Testo fornito:
◇ ◇ ◇ ◇
Attraverso la loro determinazione è possibile, oltre che valutare i
risultati dell’intervento formativo, individuare e programmare contenuti
e metodologie didattiche e guidare il discente nel suo percorso di
apprendimento, consentendogli di indirizzare i propri sforzi verso una meta ben
definita dall’obiettivo stesso.
Sulla base di questi presupposti, è chiaro che gli obiettivi non possono essere
definiti tali se costituiscono una mera descrizione degli argomenti trattati
nel modulo, lezione o unità didattica o delle attività che vi si svolgeranno
oppure se espongono quelle che in realtà sono semplicemente le intenzioni del
docente.
Non sono obiettivi espressioni di questo tipo:
“Il
corso esaminerà il concetto di politica sociale e approfondirà l’origine
storica del Welfare State, dalla sua nascita alle prospettive future, mettendo
in risalto le caratteristiche peculiari del modello italiano rispetto agli
altri modelli europei.”
“Il modulo si occuperà di evidenziare le
origini e le fonti del diritto bancario, in linea con le disposizioni
comunitarie che tendono ad armonizzare i sistemi bancari dei Paesi facenti
parte dell’Unione.”
“Il corso si propone di approfondire i vari
ambiti delle funzioni monetarie e finanziarie delle imprese bancarie, tramite
la conoscenza dei vari tipi di contratto e forme di credito che possono essere
stabiliti tra la banca ed i clienti.”
A partire dal 1949, una trentina di studiosi americani si posero l’obiettivo di
raccogliere le categorie più utilizzate dagli esaminatori per la
classificazione delle prestazioni degli studenti e di catalogarle in un sistema
ordinato.
Il lavoro di tali studiosi ebbe come risultato la famosa Tassonomia,
nota soprattutto con il nome di Benjamin S. Bloom [“Una tassonomia deve
essere costruita in modo che l’ordine dei termini corrisponda a qualche ordine
“reale” tra i fenomeni rappresentati dai termini. […] una tassonomia deve
essere validata dimostrando la sua coerenza con le teorizzazioni dei risultati
della ricerca nell’area che essa tenta di ordinare”. B.S.Bloom, Tassonomia
degli obiettivi educativi. La classificazione delle mete dell’educazione.
Volume I Area cognitiva, Giunti & Lisciani Editori, 1986, p.28.].
In
questa ricerca vengono innanzitutto identificate tre aree in cui possono
comparire obiettivi:
- Cognitiva: sono gli
obiettivi relativi all’acquisizione e rievocazione di conoscenze e lo
sviluppo di abilità e capacità intellettuali.
- Affettiva: include
obiettivi relativi all’acquisizione di interessi, attitudini, sentimenti,
valori, passioni, atteggiamenti e motivazioni.
◇ ◇ ◇ ◇
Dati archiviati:

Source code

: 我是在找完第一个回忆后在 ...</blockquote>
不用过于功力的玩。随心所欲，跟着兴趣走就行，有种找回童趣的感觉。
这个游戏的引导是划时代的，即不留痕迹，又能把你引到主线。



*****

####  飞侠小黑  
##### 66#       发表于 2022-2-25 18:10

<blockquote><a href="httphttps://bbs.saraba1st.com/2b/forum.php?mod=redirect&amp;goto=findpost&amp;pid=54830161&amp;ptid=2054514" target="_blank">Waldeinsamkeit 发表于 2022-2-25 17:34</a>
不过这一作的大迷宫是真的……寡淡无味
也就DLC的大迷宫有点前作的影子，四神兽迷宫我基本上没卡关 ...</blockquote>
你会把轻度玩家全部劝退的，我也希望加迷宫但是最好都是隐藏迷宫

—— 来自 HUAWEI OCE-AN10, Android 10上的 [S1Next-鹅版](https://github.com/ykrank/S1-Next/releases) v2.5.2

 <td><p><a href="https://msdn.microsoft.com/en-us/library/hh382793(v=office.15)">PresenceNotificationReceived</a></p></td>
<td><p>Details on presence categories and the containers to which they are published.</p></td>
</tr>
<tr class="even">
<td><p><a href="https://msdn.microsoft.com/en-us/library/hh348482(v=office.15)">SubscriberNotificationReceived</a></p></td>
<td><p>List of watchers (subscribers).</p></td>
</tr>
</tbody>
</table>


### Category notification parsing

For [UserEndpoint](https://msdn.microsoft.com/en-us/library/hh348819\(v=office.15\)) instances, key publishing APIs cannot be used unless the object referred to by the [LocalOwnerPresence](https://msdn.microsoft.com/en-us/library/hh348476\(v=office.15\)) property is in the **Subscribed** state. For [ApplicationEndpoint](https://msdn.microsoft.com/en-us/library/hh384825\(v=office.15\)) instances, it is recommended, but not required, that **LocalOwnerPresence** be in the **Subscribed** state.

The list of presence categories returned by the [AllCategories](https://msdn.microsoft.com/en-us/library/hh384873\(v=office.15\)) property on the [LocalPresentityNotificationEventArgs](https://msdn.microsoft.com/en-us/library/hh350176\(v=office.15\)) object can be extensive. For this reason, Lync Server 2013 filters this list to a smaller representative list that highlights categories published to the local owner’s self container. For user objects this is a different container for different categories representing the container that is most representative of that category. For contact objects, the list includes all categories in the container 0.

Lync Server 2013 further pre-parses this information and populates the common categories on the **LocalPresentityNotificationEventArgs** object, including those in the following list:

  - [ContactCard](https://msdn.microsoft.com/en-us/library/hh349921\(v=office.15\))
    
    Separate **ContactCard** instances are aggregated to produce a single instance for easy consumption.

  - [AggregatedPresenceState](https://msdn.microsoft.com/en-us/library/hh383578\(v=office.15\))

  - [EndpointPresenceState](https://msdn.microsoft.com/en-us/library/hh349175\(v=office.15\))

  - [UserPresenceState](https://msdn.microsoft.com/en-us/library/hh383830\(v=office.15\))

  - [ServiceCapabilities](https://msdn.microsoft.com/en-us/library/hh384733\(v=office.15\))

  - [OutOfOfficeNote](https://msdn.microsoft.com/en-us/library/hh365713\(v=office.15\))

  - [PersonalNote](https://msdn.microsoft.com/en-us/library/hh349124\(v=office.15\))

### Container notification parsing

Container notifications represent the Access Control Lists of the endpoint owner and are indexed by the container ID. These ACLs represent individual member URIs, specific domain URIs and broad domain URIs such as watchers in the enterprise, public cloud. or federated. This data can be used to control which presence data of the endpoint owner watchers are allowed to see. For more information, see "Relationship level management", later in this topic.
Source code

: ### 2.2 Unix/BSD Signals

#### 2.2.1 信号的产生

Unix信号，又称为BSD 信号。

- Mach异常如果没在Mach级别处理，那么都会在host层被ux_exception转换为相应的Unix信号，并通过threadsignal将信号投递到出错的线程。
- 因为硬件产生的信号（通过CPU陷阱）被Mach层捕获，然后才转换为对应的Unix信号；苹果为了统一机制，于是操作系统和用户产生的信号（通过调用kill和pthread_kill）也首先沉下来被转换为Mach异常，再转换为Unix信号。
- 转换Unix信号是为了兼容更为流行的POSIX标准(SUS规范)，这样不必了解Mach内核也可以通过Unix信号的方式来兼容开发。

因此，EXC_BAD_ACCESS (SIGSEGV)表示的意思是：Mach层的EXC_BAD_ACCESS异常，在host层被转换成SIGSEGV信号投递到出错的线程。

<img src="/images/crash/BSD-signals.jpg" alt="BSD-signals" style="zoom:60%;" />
◇ ◇ ◇ ◇
Consegna: Nel testo sugli obiettivi didattici, elenca tutto ciò la cui acquisizione rientra negli obiettivi dell'area affettiva. I dati archiviati non hanno alcun legame con il testo.

Soluzione: Interessi, attitudini, sentimenti, valori, passioni, atteggiamenti, motivazioni.